The data:
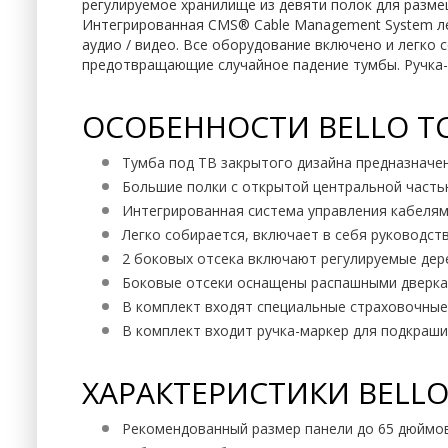
регулируемое хранилище из девяти полок для размещ
Интегрированная CMS® Cable Management System ле
аудио / видео. Все оборудование включено и легко
предотвращающие случайное падение тумбы. Ручка-м
ОСОБЕННОСТИ BELLO TC5
Тумба под ТВ закрытого дизайна предназначен
Большие полки с открытой центральной частью
Интегрированная система управления кабеля
Легко собирается, включает в себя руководст
2 боковых отсека включают регулируемые дер
Боковые отсеки оснащены распашными дверка
В комплект входят специальные страховочны
В комплект входит ручка-маркер для подкраш
ХАРАКТЕРИСТИКИ BELLO 
Рекомендованный размер панели до 65 дюймо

Your instructions:
Pull the text lines from every item above and reproduce them unchanged, in their original order. Leave the pictures out.

Result of this task:
регулируемое хранилище из девяти полок для размещ
Интегрированная CMS® Cable Management System ле
аудио / видео. Все оборудование включено и легко
предотвращающие случайное падение тумбы. Ручка-м
ОСОБЕННОСТИ BELLO TC5
Тумба под ТВ закрытого дизайна предназначен
Большие полки с открытой центральной частью
Интегрированная система управления кабеля
Легко собирается, включает в себя руководст
2 боковых отсека включают регулируемые дер
Боковые отсеки оснащены распашными дверка
В комплект входят специальные страховочны
В комплект входит ручка-маркер для подкраш
ХАРАКТЕРИСТИКИ BELLO 
Рекомендованный размер панели до 65 дюймо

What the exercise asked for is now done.